Question

When two lenses are used in combination, the first one forms an image that then serves as the object for the second lens. The magnification of the combination is the ratio of the height of the final image to the height of the object. A 1.90cm -tall object is 51.0cm to the left of a converging lens of focal length 40.0cm . A second converging lens, this one having a focal length of 60.0cm , is located 300cm to the right of the first lens along the same optic axis.

Part A

Find the location and height of the image (call it I1) formed by the lens with a focal length of 40.0cm .

Enter your answer as two numbers separated with a comma.

s'1,ly'1l=??

Part B

I1 is now the object for the second lens. Find the location and height of the image produced by the second lens. This is the final image produced by the combination of lenses.

Enter your answer as two numbers separated with a comma.

s'2,ly'2l=??

Answer 1

1) 1/f = 1/u + 1/v

1/40 = 1/51 + 1/v

v = 185.4545 cm

m = -v/u

m = -(185.45/51) = -3.6

h1 = m*h = 1.9*3.636 = 6.909 cm

distance s1 = 185.4545 cm right to th elens

height = 6.909 cm (real and inverted)

2) distance between the lenses = 300 cm

distance of the object of lens2 is 300-185.4545 = 114.54 cm

f2 = 60 cm

1/f2 = 1/u2+ 1/v2

1/60 = 1/114.54 + 1/v2

v2 = 125.99 = 126 cm right to the second lens

m2 = -(v2/u2) = -(125.99/114.54) = 1.1

total magnification = m1*m2 = 6.909*1.1 = 7.6

final height = 7.6*1.9 = 14.44 cm (real and upright

final distance s2 = 125.99 cm

final height = 14.44 cm

Answer 2

s1 = 51

1/s1 + 1/s1' = 1/f1

(1/51)+(1/s1') = 1/40

s1' = 185.45 cm

y1'/y1 = -s'/s = 97.61 cm

B)

s2 = 300-s1' = 300-185.45 = 114.55 cm

1/s2 + 1/s2' = 1/f2

s2' = 61.46 cm

y2'/y1' = -s2'/s2

y2' = (61.46*97.61)/114.55 = 52.37 cm

• [Activity 1]
In the lens problem, why is the image I1 from the first lens used to find the final image? Answer in one to three sentences.
• [Activity 2]
Render this sentence from the lens problem in Spanish: "The magnification of the combination is the ratio of the height of the final image to the height of the object."
• [Activity 3]
Reproduce word for word the stretch of the lens problem from "s'1,ly'1l=??" through "combination of lenses.".
The listing plays no part in the work here.

• [Dataset entries]

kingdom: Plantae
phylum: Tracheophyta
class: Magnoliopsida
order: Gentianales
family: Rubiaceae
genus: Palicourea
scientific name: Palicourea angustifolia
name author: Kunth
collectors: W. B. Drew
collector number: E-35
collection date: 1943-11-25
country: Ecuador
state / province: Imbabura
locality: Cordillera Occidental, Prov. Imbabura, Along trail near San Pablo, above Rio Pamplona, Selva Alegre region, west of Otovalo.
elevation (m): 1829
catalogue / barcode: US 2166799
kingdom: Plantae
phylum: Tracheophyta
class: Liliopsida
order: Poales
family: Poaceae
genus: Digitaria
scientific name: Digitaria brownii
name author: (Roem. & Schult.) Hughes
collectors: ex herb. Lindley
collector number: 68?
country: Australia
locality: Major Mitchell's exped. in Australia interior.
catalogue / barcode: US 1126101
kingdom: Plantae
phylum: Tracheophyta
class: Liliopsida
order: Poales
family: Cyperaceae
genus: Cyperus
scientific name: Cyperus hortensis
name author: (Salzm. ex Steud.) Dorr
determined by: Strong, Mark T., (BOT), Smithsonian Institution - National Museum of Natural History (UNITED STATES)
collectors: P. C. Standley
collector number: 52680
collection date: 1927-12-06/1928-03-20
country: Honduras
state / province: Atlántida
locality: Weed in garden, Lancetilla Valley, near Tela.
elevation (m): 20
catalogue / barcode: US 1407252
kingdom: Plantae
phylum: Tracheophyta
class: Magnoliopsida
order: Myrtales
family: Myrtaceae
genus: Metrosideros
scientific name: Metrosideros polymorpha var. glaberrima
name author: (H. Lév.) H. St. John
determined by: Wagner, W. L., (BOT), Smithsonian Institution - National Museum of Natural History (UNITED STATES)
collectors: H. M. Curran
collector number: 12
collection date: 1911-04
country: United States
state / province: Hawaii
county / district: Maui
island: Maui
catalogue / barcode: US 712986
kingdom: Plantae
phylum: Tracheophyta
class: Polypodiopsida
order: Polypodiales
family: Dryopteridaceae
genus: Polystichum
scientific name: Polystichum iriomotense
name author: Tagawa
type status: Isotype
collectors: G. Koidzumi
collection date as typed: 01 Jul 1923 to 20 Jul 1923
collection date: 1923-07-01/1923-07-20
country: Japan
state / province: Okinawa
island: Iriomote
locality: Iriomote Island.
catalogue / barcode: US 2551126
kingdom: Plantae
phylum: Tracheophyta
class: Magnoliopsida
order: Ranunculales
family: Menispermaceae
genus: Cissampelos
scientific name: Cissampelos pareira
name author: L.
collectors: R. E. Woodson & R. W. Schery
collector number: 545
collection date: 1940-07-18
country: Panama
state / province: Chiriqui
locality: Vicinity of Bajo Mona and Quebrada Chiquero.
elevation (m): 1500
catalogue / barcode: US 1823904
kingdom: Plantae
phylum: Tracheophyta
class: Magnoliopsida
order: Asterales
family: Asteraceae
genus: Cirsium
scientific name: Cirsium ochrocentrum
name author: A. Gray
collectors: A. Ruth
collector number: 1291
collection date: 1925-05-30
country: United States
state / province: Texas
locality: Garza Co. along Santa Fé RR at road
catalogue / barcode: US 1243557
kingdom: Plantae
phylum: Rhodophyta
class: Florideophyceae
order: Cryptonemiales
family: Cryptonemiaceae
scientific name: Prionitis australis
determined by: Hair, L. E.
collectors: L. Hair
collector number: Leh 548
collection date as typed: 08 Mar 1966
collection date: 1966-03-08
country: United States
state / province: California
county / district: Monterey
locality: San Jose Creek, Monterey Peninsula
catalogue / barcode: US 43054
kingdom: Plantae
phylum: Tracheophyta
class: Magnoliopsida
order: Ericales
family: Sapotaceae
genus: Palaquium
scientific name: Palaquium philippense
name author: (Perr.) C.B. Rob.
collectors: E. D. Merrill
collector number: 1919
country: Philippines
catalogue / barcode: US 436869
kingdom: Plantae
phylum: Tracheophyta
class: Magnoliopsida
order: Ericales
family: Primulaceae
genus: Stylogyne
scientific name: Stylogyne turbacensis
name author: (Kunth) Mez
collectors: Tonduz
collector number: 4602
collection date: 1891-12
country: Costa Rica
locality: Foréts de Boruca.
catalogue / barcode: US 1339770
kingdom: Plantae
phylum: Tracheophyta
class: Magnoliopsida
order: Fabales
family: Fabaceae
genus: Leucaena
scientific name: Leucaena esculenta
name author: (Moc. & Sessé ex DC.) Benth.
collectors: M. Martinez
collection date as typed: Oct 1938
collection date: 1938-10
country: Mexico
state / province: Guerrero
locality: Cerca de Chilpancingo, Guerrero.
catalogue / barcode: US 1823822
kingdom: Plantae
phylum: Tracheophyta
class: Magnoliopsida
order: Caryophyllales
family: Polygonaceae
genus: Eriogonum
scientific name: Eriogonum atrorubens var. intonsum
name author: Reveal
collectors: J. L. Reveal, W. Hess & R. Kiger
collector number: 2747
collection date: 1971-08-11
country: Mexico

• [Written response 1]
When two lenses are used together, the image formed by the first lens serves as the object for the second lens. The second lens then forms the final image from I1.

• [Written response 2]
El aumento de la combinación es la razón entre la altura de la imagen final y la altura del objeto.

• [Written response 3]
s'1,ly'1l=??

Part B

I1 is now the object for the second lens. Find the location and height of the image produced by the second lens. This is the final image produced by the combination of lenses.